🤖 AI Summary
Multi-party collusion poses a novel backdoor threat in vertical federated learning (VFL), where labels reside exclusively on the server while features are distributed across clients. Existing attacks rely on server-side gradient access, limiting practicality and stealth.
Method: We propose the first server-gradient-free, collaborative, decentralized backdoor attack framework for VFL. It innovatively integrates: (1) an adversarial graph topology consensus-based data selection mechanism; (2) cross-client trigger partitioning with intensity-weighted embedding; and (3) a metric-learning-enhanced variational autoencoder for localized label inference. Theoretical analysis establishes convergence guarantees via stability-gap bounds.

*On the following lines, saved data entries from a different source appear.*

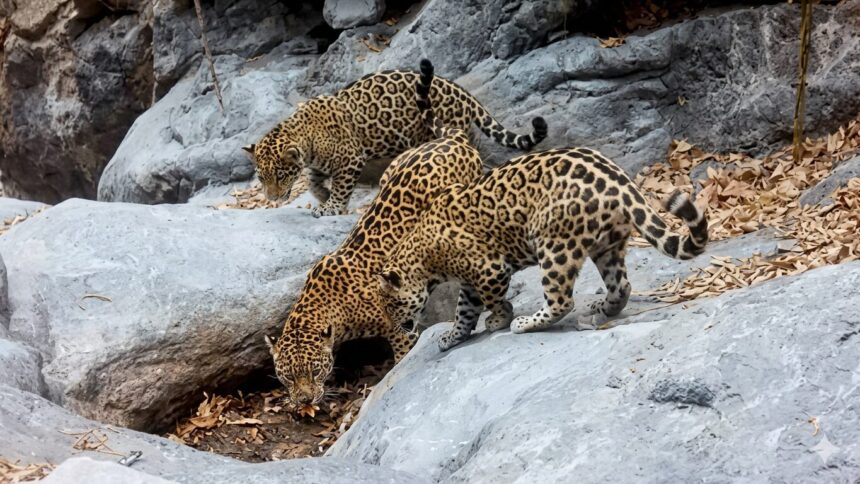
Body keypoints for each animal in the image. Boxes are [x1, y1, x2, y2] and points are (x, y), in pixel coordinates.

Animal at [243, 59, 547, 217]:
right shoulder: (318, 164)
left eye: (280, 176)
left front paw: (333, 206)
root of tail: (464, 93)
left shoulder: (351, 159)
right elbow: (314, 182)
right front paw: (323, 198)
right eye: (262, 177)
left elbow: (340, 187)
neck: (305, 136)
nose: (271, 198)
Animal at [265, 60, 485, 406]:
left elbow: (403, 352)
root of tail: (454, 140)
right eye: (286, 376)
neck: (330, 308)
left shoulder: (398, 324)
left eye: (314, 370)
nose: (304, 401)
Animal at [376, 147, 709, 351]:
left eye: (391, 305)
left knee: (562, 301)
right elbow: (464, 311)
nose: (398, 328)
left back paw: (525, 324)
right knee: (621, 285)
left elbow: (491, 301)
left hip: (554, 246)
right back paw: (601, 310)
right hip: (607, 244)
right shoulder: (471, 280)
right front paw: (451, 336)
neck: (422, 256)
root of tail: (622, 183)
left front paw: (500, 319)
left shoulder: (490, 270)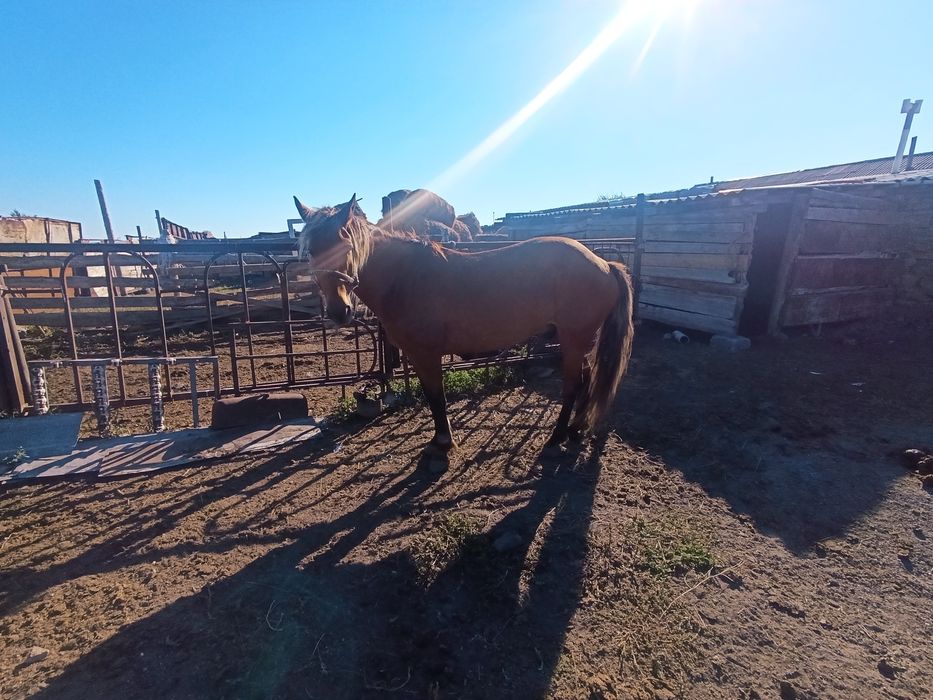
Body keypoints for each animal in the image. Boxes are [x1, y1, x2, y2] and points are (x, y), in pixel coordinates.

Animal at [294, 194, 634, 454]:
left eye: (346, 247)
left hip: (574, 339)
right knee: (586, 381)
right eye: (310, 251)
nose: (339, 311)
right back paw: (575, 431)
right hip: (579, 341)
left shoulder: (427, 354)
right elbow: (433, 398)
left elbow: (437, 398)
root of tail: (605, 264)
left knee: (573, 386)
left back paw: (555, 439)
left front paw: (442, 444)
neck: (404, 278)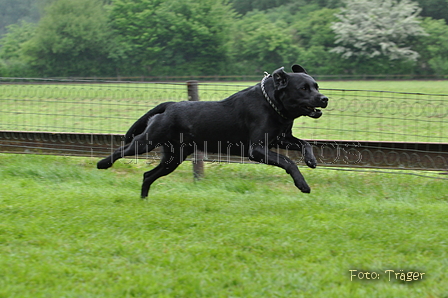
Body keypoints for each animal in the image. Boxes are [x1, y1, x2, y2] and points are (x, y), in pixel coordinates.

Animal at [98, 65, 328, 198]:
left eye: (316, 86)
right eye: (303, 88)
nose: (324, 98)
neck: (272, 104)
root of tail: (169, 106)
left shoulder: (281, 138)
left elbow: (305, 143)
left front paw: (311, 160)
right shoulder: (257, 149)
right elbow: (288, 162)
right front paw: (302, 185)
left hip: (174, 157)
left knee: (148, 175)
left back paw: (144, 199)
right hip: (147, 142)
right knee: (121, 151)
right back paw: (102, 164)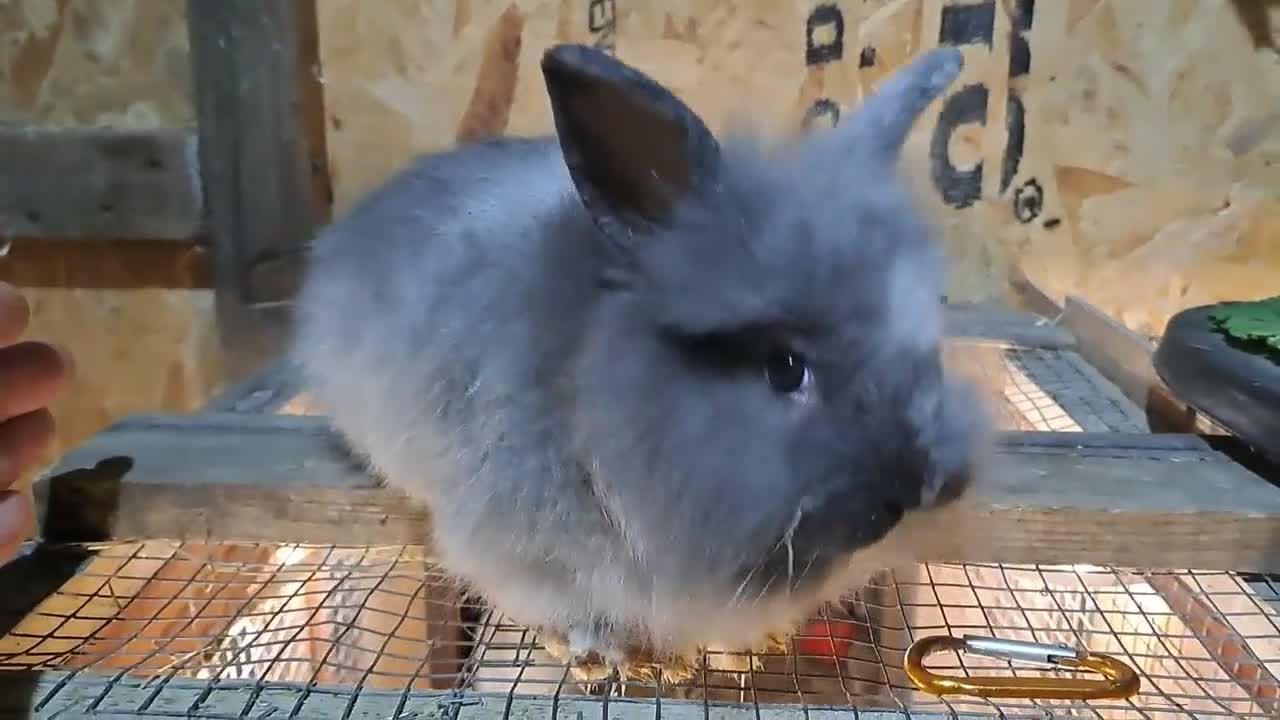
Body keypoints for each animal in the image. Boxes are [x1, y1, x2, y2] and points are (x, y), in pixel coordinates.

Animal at [292, 43, 987, 684]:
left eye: (924, 333)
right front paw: (605, 657)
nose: (932, 482)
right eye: (785, 368)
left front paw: (748, 647)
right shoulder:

Results: Experiments demonstrate that our method achieves significantly higher attack success rates than state-of-the-art approaches—without accessing server gradients—while incurring notably smaller main-task accuracy degradation. This work provides the first empirical validation that multi-party collusion positively enhances backdoor effectiveness in VFL.
📝 Abstract
Federated learning (FL) is vulnerable to backdoor attacks, where adversaries alter model behavior on target classification labels by embedding triggers into data samples. While these attacks have received considerable attention in horizontal FL, they are less understood for vertical FL (VFL), where devices hold different features of the samples, and only the server holds the labels. In this work, we propose a novel backdoor attack on VFL which (i) does not rely on gradient information from the server and (ii) considers potential collusion among multiple adversaries for sample selection and trigger embedding. Our label inference model augments variational autoencoders with metric learning, which adversaries can train locally. A consensus process over the adversary graph topology determines which datapoints to poison. We further propose methods for trigger splitting across the adversaries, with an intensity-based implantation scheme skewing the server towards the trigger. Our convergence analysis reveals the impact of backdoor perturbations on VFL indicated by a stationarity gap for the trained model, which we verify empirically as well. We conduct experiments comparing our attack with recent backdoor VFL approaches, finding that ours obtains significantly higher success rates for the same main task performance despite not using server information. Additionally, our results verify the impact of collusion on attack performance.